[Opening EXCERPTED DATA section]

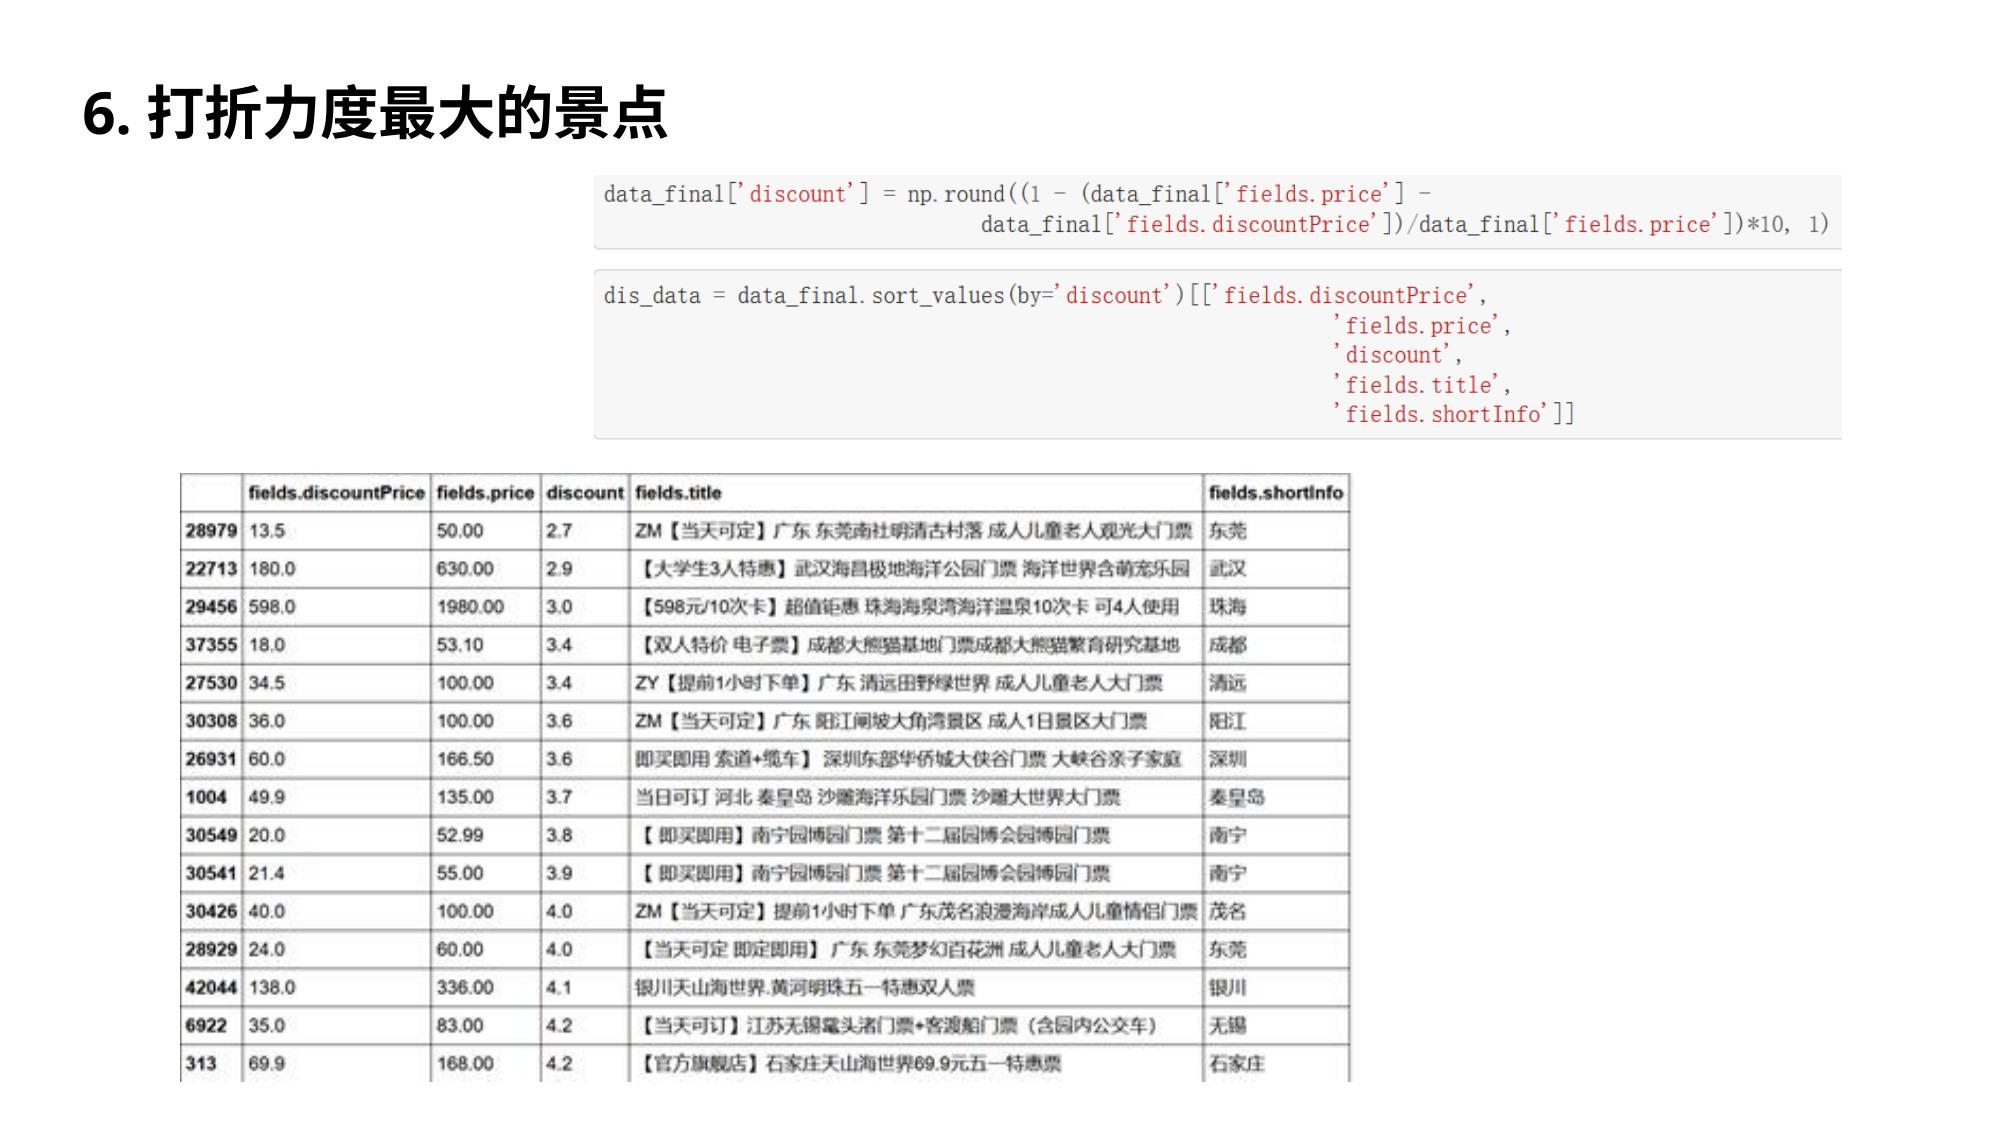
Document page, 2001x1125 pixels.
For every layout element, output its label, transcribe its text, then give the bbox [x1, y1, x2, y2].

picture [594, 175, 1842, 443]
picture [180, 473, 1355, 1082]
text_box 6.打折力度最大的景点 [67, 68, 686, 154]
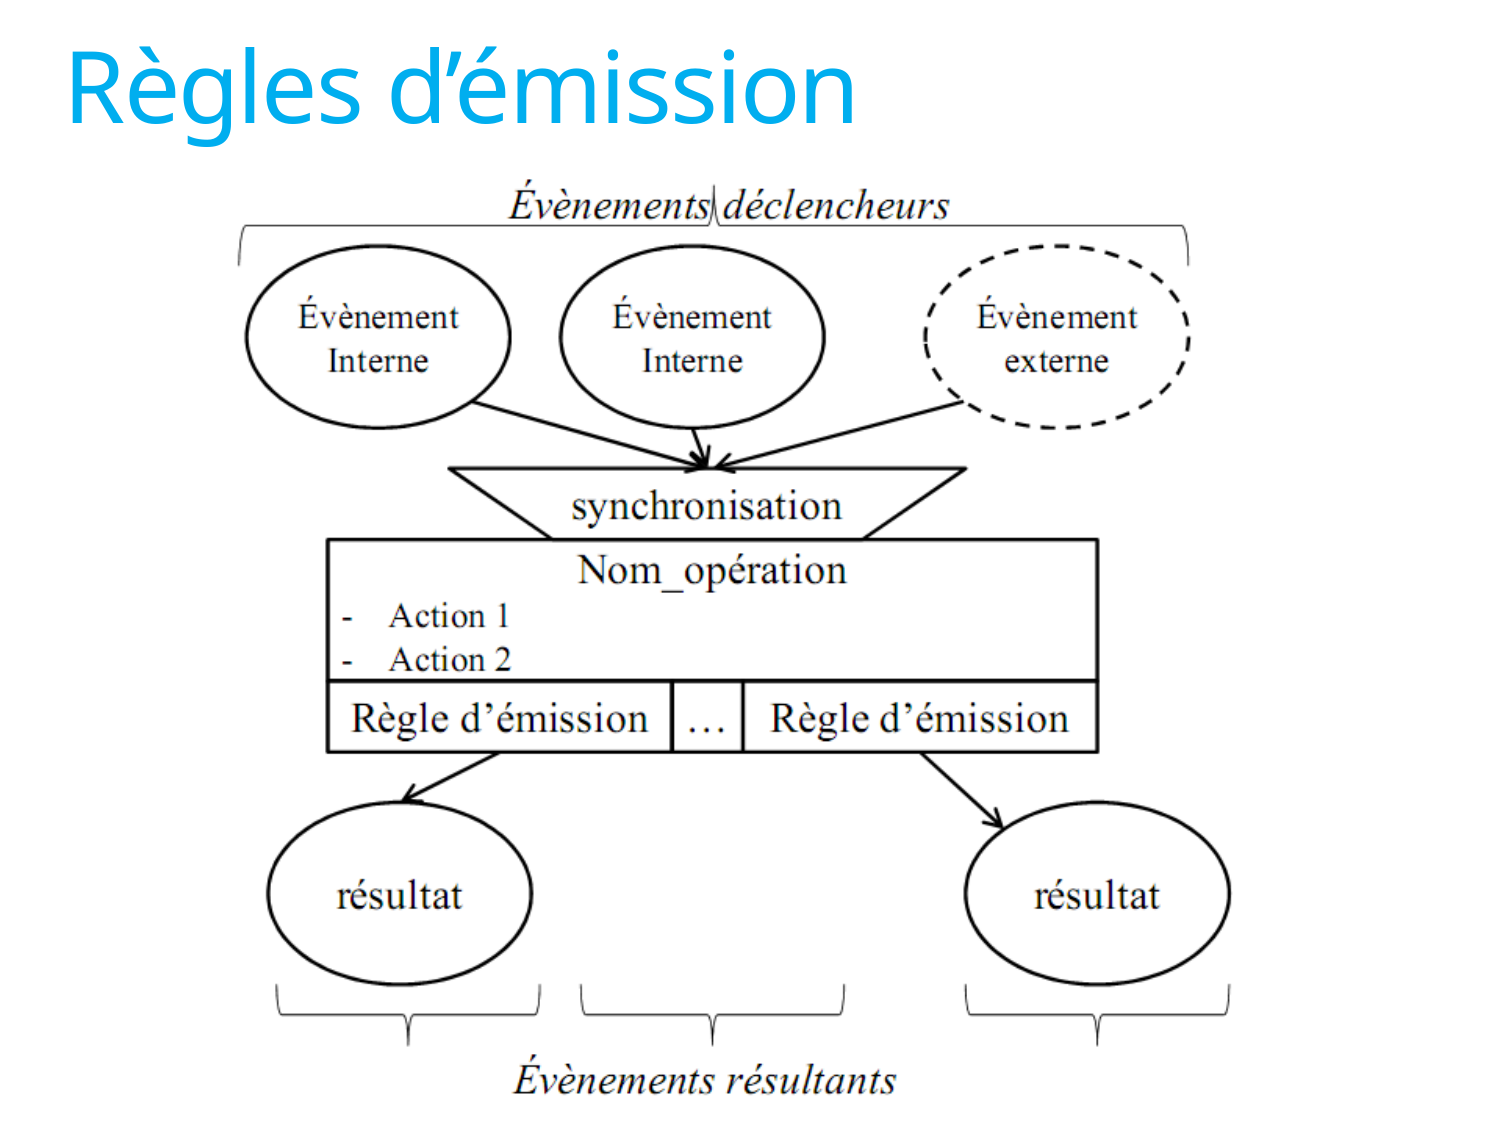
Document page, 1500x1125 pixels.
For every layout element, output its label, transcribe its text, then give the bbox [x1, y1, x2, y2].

picture [210, 175, 1251, 1100]
title Règles d’émission [63, 37, 1436, 147]
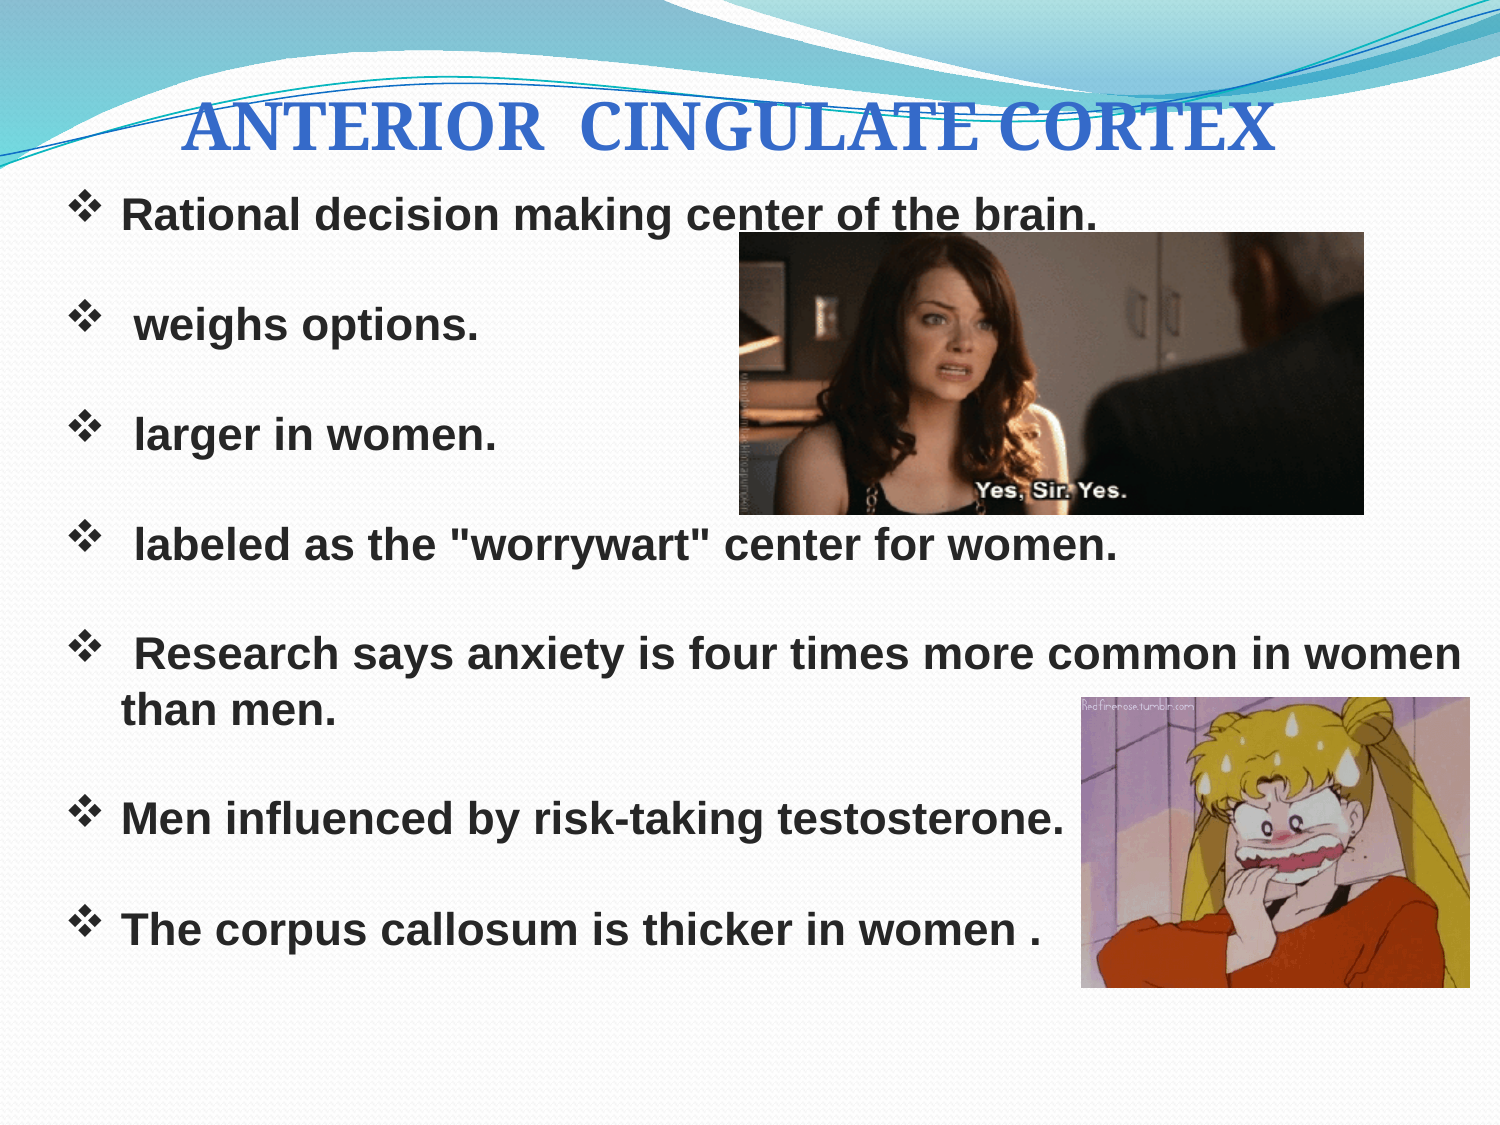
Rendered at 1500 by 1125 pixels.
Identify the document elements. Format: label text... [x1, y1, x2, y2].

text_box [738, 231, 1365, 516]
text_box Rational decision making center of the brain. weighs options. larger in women. labeled as the "worrywart" center for women. Research says anxiety is four times more common in women than men. Men influenced by risk-taking testosterone. The corpus callosum is thicker in women . [49, 176, 1495, 1017]
text_box ANTERIOR CINGULATE CORTEX [166, 76, 1309, 172]
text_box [1080, 696, 1471, 990]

[Closing EXCERPTED DATA section]

■ **WHAT THIS TASK INVOLVES**
Where a line of the data contains "pixels", include it in the tally, and answer with the tally alone.

■ **WRITTEN RESPONSE**
3